I’d like to help out NaNoWriMoers by offering some counseling for the most common irrational beliefs that will get in their way when it comes to writing. The NaNoWriMo site has plenty of practical writing advice that you can find here..
For the next thirty days we’ll look at the thoughts and emotions that keep people from writing their own novel/
Today’s Irrational Belief About Writing:
I can’t write a novel. I’ve never done it before and it will suck.
Let’s break this thought down. Can you type coherent sentences? Are you literate?
You can write a book, not necessarily a good book, but you can mechanically write a book. No question.
Now, for the second part. You’ve never done it before and it will suck.
This could very well be true. The first time you do something you have to develop a learn-as-you-go process. You will need to continue to type when you feel insecure.

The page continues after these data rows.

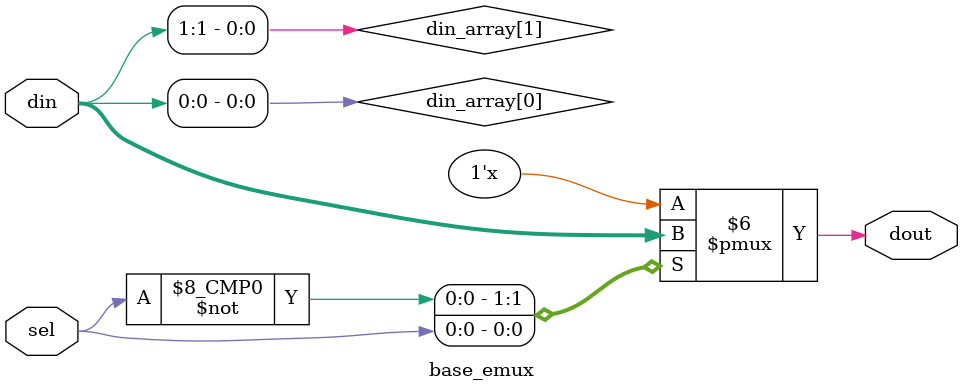
<source format=sv>
/*
 * Copyright 2017 IBM Corporation
 * Licensed to the Apache Software Foundation (ASF) under one
 * or more contributor license agreements.  See the NOTICE file
 * distributed with this work for additional information
 * regarding copyright ownership.  The ASF licenses this file
 * to you under the Apache License, Version 2.0 (the
 * "License"); you may not use this file except in compliance
 * with the License.  You may obtain a copy of the License at
 *
 *     http://www.apache.org/licenses/LICENSE-2.0
 *
 * Unless required by applicable law or agreed to in writing, software
 * distributed under the License is distributed on an "AS IS" BASIS,
 * WITHOUT WARRANTIES OR CONDITIONS OF ANY KIND, either express or implied.
 * See the License for the specific language governing permissions and
 * limitations under the License.
 *
 * Author: Andrew K Martin akmartin@us.ibm.com
 */
 
module base_emux#
  (
   parameter width = 1,
   parameter ways = 2,
   parameter sel_width=$clog2(ways)
   
   )
  (
   input [0:(width*ways)-1] din,
   input [0:sel_width-1]    sel,
   output [0:width-1]       dout
   );

   wire [0:width-1] 	    din_array [0:ways-1];
   
   assign dout = din_array[sel];

   genvar 		    i;
   generate
      for(i=0; i< ways; i=i+1)
	begin :gen1
	   assign din_array[i] = din[i*width:(i+1)*width-1];
	end
   endgenerate
   
//   wire [0:ways-1]          sel_dec;
//   base_decode#(.enc_width(sel_width),.dec_width(ways)) ienc(.en(1'b1),.din(sel),.dout(sel_dec));
 //  base_mux#(.width(width),.ways(ways)) imux(.sel(sel_dec),.din(din),.dout(dout));

endmodule // base_emux       
/*
module base_emux#
  (
   parameter width = 1,
   parameter ways = 1,
   parameter sel_width=$clog2(ways)
   )
  (
   input [0:(width*ways)-1] din,
   input [0:sel_width-1]    sel,
   output [0:width-1] 	    dout
   );
   genvar 		    i;
   genvar 		    j;
   generate
      if (width == 1)
	assign dout = din[sel];
      else
	for (i = 0; i < width; i = i + 1) begin : u
	   wire [0:ways-1] mux_in;
	   for (j = 0; j < ways; j = j + 1) begin : v
	      assign mux_in[j] = din[(j*width)+i];
	   end
	   base_emux#(.ways(ways),.sel_width(sel_width),.width(1)) imux(.din(mux_in), .sel(sel), .dout(dout[i]));
	end
   endgenerate
endmodule // base_emux
		
*/

</source>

And what if it sucks? Let’s suppose it does suck. What would be the problem with that? Must you only do things that you excel at? Is it shameful to attempt something and not be great at it?
Of course not.
Albert Ellis used to say “Anything worth doing is worth doing poorly.” In other words, if you like something, do it because it’s rewarding not because you’ll excel at it. Not playing basketball because Michael Jordan does it better than you is a silly reason to not do something you like.
Okay? Ass on chair, fingers on keyboard. Type.